» Lines of data

__________________________________________________

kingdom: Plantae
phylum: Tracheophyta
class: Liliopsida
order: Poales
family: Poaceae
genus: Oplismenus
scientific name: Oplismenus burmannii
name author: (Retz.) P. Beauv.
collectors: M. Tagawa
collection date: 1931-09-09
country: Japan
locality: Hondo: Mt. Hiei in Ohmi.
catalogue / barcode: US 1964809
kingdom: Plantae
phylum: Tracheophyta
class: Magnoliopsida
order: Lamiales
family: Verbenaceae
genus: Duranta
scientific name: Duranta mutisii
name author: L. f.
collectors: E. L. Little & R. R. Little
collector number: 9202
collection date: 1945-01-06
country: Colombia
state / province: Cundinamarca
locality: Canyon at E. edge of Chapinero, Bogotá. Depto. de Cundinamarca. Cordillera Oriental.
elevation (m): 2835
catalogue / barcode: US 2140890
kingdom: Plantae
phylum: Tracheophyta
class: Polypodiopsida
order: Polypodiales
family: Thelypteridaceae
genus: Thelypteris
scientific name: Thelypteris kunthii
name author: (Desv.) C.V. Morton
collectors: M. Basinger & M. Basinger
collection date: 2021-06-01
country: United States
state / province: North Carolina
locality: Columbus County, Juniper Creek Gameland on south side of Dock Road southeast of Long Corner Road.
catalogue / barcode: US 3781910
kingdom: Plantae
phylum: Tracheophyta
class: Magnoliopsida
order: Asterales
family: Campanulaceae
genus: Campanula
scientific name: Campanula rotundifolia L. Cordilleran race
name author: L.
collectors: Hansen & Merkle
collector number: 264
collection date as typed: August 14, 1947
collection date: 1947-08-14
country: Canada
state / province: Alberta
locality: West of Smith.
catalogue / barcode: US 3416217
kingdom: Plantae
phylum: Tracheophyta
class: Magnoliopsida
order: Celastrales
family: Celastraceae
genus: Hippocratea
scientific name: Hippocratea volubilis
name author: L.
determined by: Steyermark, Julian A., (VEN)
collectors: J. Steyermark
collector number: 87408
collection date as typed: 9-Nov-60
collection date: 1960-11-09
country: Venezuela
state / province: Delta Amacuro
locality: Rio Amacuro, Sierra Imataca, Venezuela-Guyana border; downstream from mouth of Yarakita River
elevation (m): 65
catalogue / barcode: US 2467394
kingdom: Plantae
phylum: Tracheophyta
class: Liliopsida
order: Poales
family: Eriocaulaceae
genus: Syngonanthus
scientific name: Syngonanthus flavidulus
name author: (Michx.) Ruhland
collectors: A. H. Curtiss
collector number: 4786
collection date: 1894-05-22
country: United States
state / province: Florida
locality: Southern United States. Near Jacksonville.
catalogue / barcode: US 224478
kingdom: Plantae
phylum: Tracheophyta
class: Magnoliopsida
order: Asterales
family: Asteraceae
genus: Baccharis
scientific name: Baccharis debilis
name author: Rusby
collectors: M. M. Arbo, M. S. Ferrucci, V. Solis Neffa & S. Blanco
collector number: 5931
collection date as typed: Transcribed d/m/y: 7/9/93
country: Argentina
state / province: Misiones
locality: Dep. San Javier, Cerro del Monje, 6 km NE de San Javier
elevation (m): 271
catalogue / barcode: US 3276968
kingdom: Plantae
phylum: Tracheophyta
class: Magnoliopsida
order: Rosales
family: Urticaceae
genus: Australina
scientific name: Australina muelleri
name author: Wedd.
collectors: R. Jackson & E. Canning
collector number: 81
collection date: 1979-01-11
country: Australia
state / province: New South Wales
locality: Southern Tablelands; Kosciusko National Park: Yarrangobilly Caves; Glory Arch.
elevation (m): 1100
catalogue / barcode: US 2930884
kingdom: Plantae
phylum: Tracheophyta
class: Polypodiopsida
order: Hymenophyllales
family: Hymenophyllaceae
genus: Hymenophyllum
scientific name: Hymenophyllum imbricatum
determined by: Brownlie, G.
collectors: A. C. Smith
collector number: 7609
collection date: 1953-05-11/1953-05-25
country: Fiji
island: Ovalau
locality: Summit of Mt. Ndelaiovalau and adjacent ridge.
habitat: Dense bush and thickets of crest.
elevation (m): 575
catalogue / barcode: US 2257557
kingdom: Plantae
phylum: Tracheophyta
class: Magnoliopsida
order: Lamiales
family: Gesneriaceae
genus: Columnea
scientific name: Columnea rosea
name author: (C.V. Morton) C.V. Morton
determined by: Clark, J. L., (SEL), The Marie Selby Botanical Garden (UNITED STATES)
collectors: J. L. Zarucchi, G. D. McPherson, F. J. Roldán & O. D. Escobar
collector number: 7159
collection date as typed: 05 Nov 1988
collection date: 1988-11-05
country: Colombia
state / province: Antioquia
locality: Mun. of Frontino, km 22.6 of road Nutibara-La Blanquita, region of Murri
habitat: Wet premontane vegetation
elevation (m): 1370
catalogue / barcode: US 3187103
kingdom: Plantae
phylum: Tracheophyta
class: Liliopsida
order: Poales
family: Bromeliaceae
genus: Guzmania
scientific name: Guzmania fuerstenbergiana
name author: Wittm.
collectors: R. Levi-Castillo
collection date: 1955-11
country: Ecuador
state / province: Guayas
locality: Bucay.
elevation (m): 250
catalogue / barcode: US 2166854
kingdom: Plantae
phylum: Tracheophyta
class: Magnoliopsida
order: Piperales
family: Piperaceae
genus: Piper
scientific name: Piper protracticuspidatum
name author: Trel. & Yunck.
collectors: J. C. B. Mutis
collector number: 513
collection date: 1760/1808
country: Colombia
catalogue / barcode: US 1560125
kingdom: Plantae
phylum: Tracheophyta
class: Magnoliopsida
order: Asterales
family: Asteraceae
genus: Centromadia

__________________________________________________

» WRITTEN EXERCISE
Print the full listing above line for line, without changing anything.

» FULL ANSWER
kingdom: Plantae
phylum: Tracheophyta
class: Liliopsida
order: Poales
family: Poaceae
genus: Oplismenus
scientific name: Oplismenus burmannii
name author: (Retz.) P. Beauv.
collectors: M. Tagawa
collection date: 1931-09-09
country: Japan
locality: Hondo: Mt. Hiei in Ohmi.
catalogue / barcode: US 1964809
kingdom: Plantae
phylum: Tracheophyta
class: Magnoliopsida
order: Lamiales
family: Verbenaceae
genus: Duranta
scientific name: Duranta mutisii
name author: L. f.
collectors: E. L. Little & R. R. Little
collector number: 9202
collection date: 1945-01-06
country: Colombia
state / province: Cundinamarca
locality: Canyon at E. edge of Chapinero, Bogotá. Depto. de Cundinamarca. Cordillera Oriental.
elevation (m): 2835
catalogue / barcode: US 2140890
kingdom: Plantae
phylum: Tracheophyta
class: Polypodiopsida
order: Polypodiales
family: Thelypteridaceae
genus: Thelypteris
scientific name: Thelypteris kunthii
name author: (Desv.) C.V. Morton
collectors: M. Basinger & M. Basinger
collection date: 2021-06-01
country: United States
state / province: North Carolina
locality: Columbus County, Juniper Creek Gameland on south side of Dock Road southeast of Long Corner Road.
catalogue / barcode: US 3781910
kingdom: Plantae
phylum: Tracheophyta
class: Magnoliopsida
order: Asterales
family: Campanulaceae
genus: Campanula
scientific name: Campanula rotundifolia L. Cordilleran race
name author: L.
collectors: Hansen & Merkle
collector number: 264
collection date as typed: August 14, 1947
collection date: 1947-08-14
country: Canada
state / province: Alberta
locality: West of Smith.
catalogue / barcode: US 3416217
kingdom: Plantae
phylum: Tracheophyta
class: Magnoliopsida
order: Celastrales
family: Celastraceae
genus: Hippocratea
scientific name: Hippocratea volubilis
name author: L.
determined by: Steyermark, Julian A., (VEN)
collectors: J. Steyermark
collector number: 87408
collection date as typed: 9-Nov-60
collection date: 1960-11-09
country: Venezuela
state / province: Delta Amacuro
locality: Rio Amacuro, Sierra Imataca, Venezuela-Guyana border; downstream from mouth of Yarakita River
elevation (m): 65
catalogue / barcode: US 2467394
kingdom: Plantae
phylum: Tracheophyta
class: Liliopsida
order: Poales
family: Eriocaulaceae
genus: Syngonanthus
scientific name: Syngonanthus flavidulus
name author: (Michx.) Ruhland
collectors: A. H. Curtiss
collector number: 4786
collection date: 1894-05-22
country: United States
state / province: Florida
locality: Southern United States. Near Jacksonville.
catalogue / barcode: US 224478
kingdom: Plantae
phylum: Tracheophyta
class: Magnoliopsida
order: Asterales
family: Asteraceae
genus: Baccharis
scientific name: Baccharis debilis
name author: Rusby
collectors: M. M. Arbo, M. S. Ferrucci, V. Solis Neffa & S. Blanco
collector number: 5931
collection date as typed: Transcribed d/m/y: 7/9/93
country: Argentina
state / province: Misiones
locality: Dep. San Javier, Cerro del Monje, 6 km NE de San Javier
elevation (m): 271
catalogue / barcode: US 3276968
kingdom: Plantae
phylum: Tracheophyta
class: Magnoliopsida
order: Rosales
family: Urticaceae
genus: Australina
scientific name: Australina muelleri
name author: Wedd.
collectors: R. Jackson & E. Canning
collector number: 81
collection date: 1979-01-11
country: Australia
state / province: New South Wales
locality: Southern Tablelands; Kosciusko National Park: Yarrangobilly Caves; Glory Arch.
elevation (m): 1100
catalogue / barcode: US 2930884
kingdom: Plantae
phylum: Tracheophyta
class: Polypodiopsida
order: Hymenophyllales
family: Hymenophyllaceae
genus: Hymenophyllum
scientific name: Hymenophyllum imbricatum
determined by: Brownlie, G.
collectors: A. C. Smith
collector number: 7609
collection date: 1953-05-11/1953-05-25
country: Fiji
island: Ovalau
locality: Summit of Mt. Ndelaiovalau and adjacent ridge.
habitat: Dense bush and thickets of crest.
elevation (m): 575
catalogue / barcode: US 2257557
kingdom: Plantae
phylum: Tracheophyta
class: Magnoliopsida
order: Lamiales
family: Gesneriaceae
genus: Columnea
scientific name: Columnea rosea
name author: (C.V. Morton) C.V. Morton
determined by: Clark, J. L., (SEL), The Marie Selby Botanical Garden (UNITED STATES)
collectors: J. L. Zarucchi, G. D. McPherson, F. J. Roldán & O. D. Escobar
collector number: 7159
collection date as typed: 05 Nov 1988
collection date: 1988-11-05
country: Colombia
state / province: Antioquia
locality: Mun. of Frontino, km 22.6 of road Nutibara-La Blanquita, region of Murri
habitat: Wet premontane vegetation
elevation (m): 1370
catalogue / barcode: US 3187103
kingdom: Plantae
phylum: Tracheophyta
class: Liliopsida
order: Poales
family: Bromeliaceae
genus: Guzmania
scientific name: Guzmania fuerstenbergiana
name author: Wittm.
collectors: R. Levi-Castillo
collection date: 1955-11
country: Ecuador
state / province: Guayas
locality: Bucay.
elevation (m): 250
catalogue / barcode: US 2166854
kingdom: Plantae
phylum: Tracheophyta
class: Magnoliopsida
order: Piperales
family: Piperaceae
genus: Piper
scientific name: Piper protracticuspidatum
name author: Trel. & Yunck.
collectors: J. C. B. Mutis
collector number: 513
collection date: 1760/1808
country: Colombia
catalogue / barcode: US 1560125
kingdom: Plantae
phylum: Tracheophyta
class: Magnoliopsida
order: Asterales
family: Asteraceae
genus: Centromadia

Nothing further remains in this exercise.